WORK ITEM: The whole listing should be retyped word for word, apart from the pictures it holds.

GIVEN RECORDS:
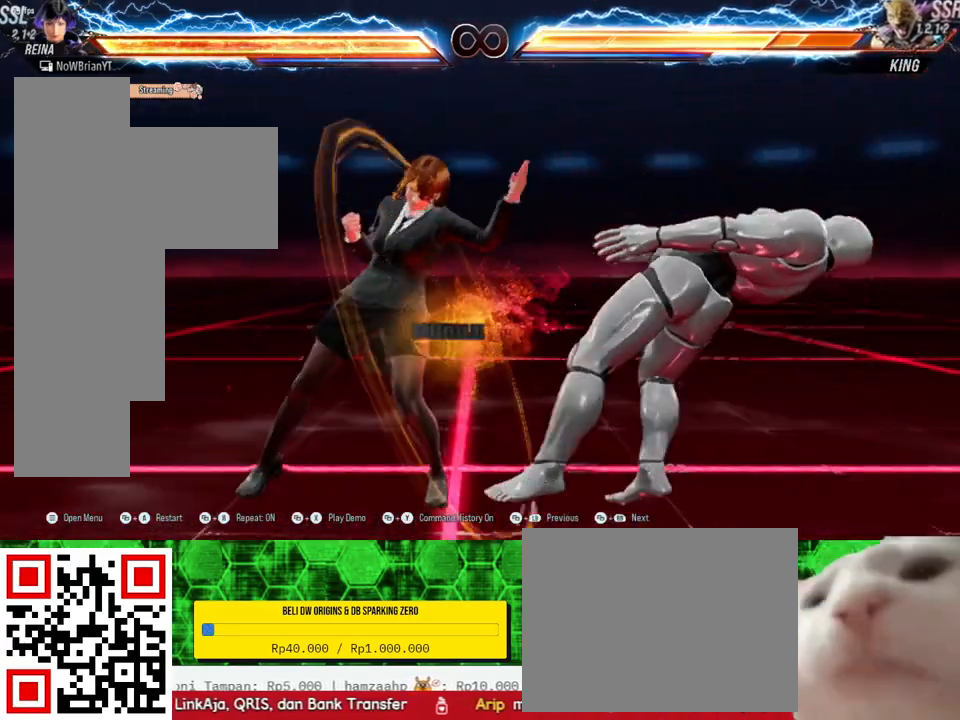
{"buttons": [], "right_stick": "center", "events": [[67, "TRIANGLE", "up"]]}
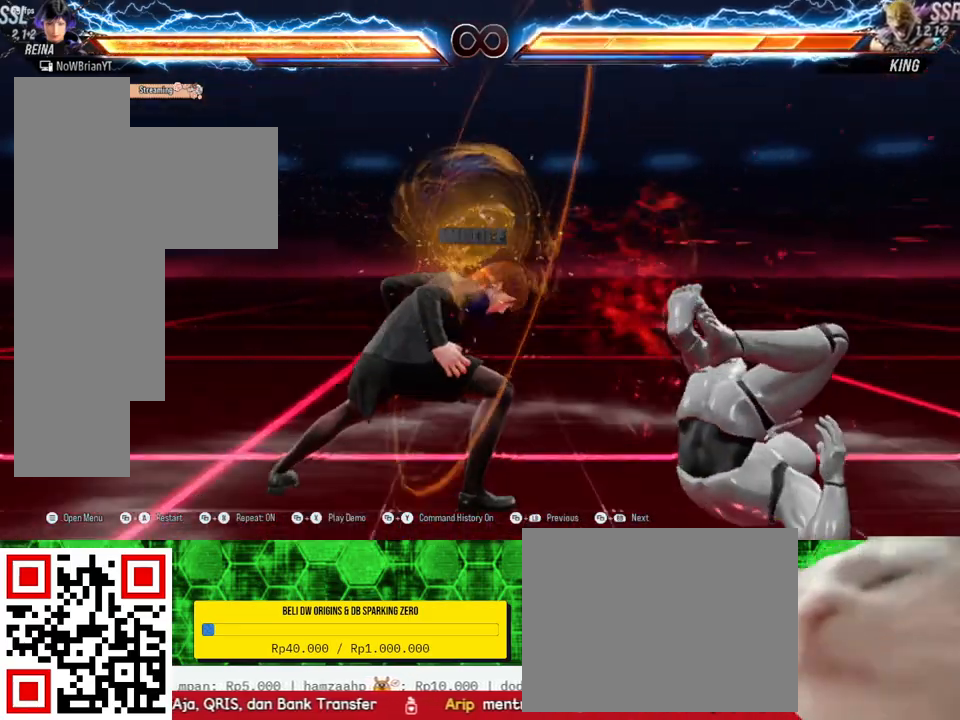
{"buttons": [], "right_stick": "center", "events": []}
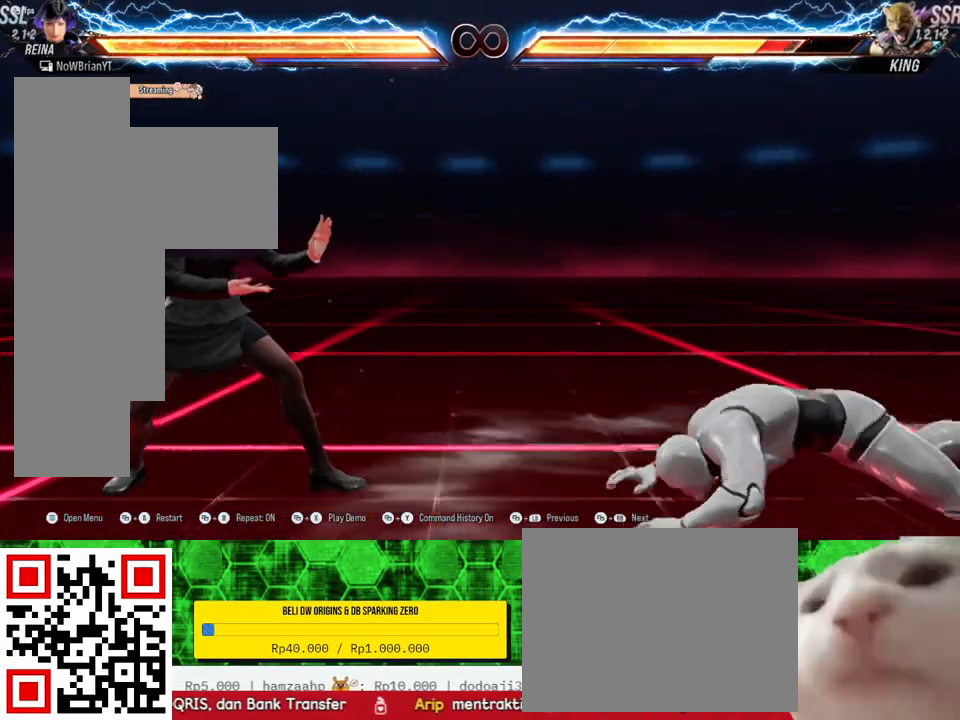
{"buttons": [], "right_stick": "center", "events": []}
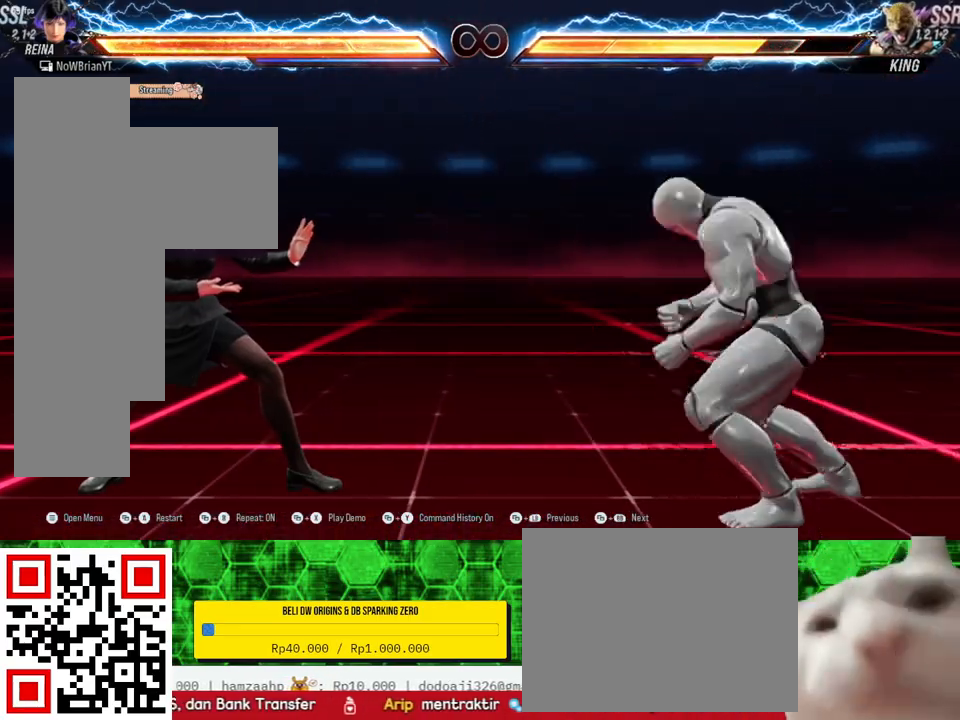
{"buttons": [], "right_stick": "center", "events": []}
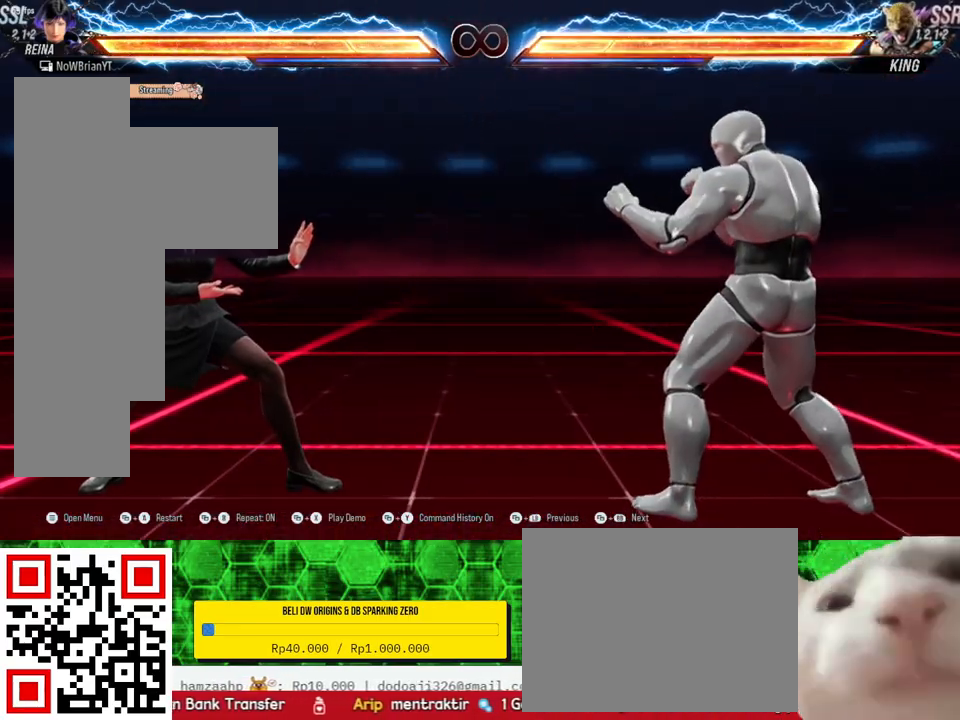
{"buttons": [], "right_stick": "center", "events": []}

ANSWER SPACE:
{"buttons": [], "right_stick": "center", "events": [[67, "TRIANGLE", "up"]]}
{"buttons": [], "right_stick": "center", "events": []}
{"buttons": [], "right_stick": "center", "events": []}
{"buttons": [], "right_stick": "center", "events": []}
{"buttons": [], "right_stick": "center", "events": []}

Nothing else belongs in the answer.